Garmin does allow you to make changes to your plan. To do that, go to the Garmin Coach menu screen in the Connect phone app and tap the three little dots in the top right-hand corner.
From here, you can edit your plan to make adjustments.
What does a Garmin Coach workout look like?
Once you've completed that initial benchmark run, your schedule for the training plan will start to take shape.
If you've not run a lot and don't recognize some of the terminologies, delving into the Connect app to see a breakdown of individual workouts will help.
There'll be intervals, tempo sessions, threshold runs, recovery jogs and those infamous long runs to help provide you with the different types of activity that will best prepare you for the kind of demands your feet and legs will be put under come the big day.
This will obviously differ depending on the distance you are training for, as well.
When you start a workout on the watch, the session is broken down into parts and displayed on the watch. So, you could start with a short warm-up of walking or jogging.
A countdown will let you know when you're nearing the end of that part of the session before the next part starts up. That continues throughout until the workout is completed and you can hit 'Save' to store the session.
What happens when you skip a workout?
Inevitably, this does happen. You might not have time on that day - or your legs are just not feeling up to it.
Garmin Coach takes this into consideration and does allow you to skip scheduled workouts. In the same place on the watch where you can select the day's workout, you can also choose to skip it for that day.
The plan will change to take into account that you skipped the workout.
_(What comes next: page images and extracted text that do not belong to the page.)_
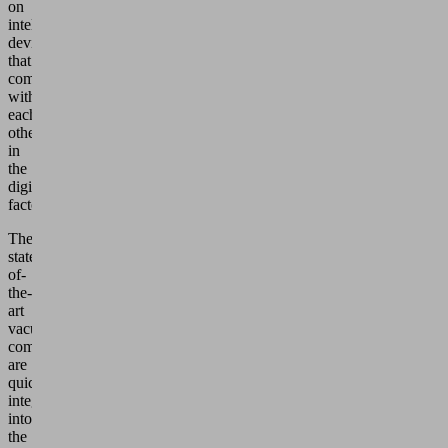
on
intelligent
devices
that
communicate
with
each
other
in
the
digital
factory.
The
state-
of-
the-
art
vacuum
components
are
quickly
integrated
into
the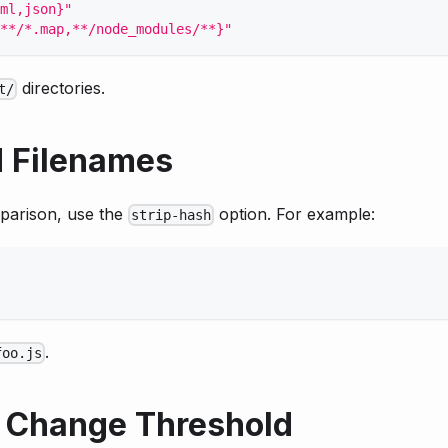
ml,json}"
**/*.map,**/node_modules/**}"
directories.
t/
 Filenames
parison, use the
option. For example:
strip-hash
.
foo.js
 Change Threshold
If you want to reschedule it, you can, of course, do that from the Garmin Connect app.
Go to Garmin Coach, then tap on an upcoming workout. In the right-hand corner, there is a dropdown menu where you will be able to reschedule that workout.
Just keep in mind that you can't reschedule a workout on the same day as it's supposed to take place, so try and plan ahead if you still want to do it on a different day that week.
If you end up skipping too many workouts, it's likely you'll be asked whether you want to pause the plan.
It will make some allowances for the odd missed workout, but, if it means you're not going to get enough training in before race day, this is Garmin's way of saying that.
What kind of feedback do you get from your coach?
If you were out in the real world training with a coach, you'd probably expect some kind of feedback in terms of how you performed.
So, how well does Garmin Coach do that?
As a reminder, while these plans are developed by real-life coaches, they aren't really with you every step of the way in the traditional sense.
After completing a workout, you won't find Greg, Amy, or Jeff breaking down your session.
In fact, there's very little feedback aside from a 'Confidence' gauge that indicates confidence in your ability to hit your target pace or distance.
This rating is influenced by performances in sessions. You might see a 'good job' tagged onto your workout, just don't expect much more than that.
If the plan recognizes you're struggling to keep up with the pace, it should adjust the plan accordingly, but you won't ever really see what's going on behind the scenes - you'll have to trust Garmin on that one.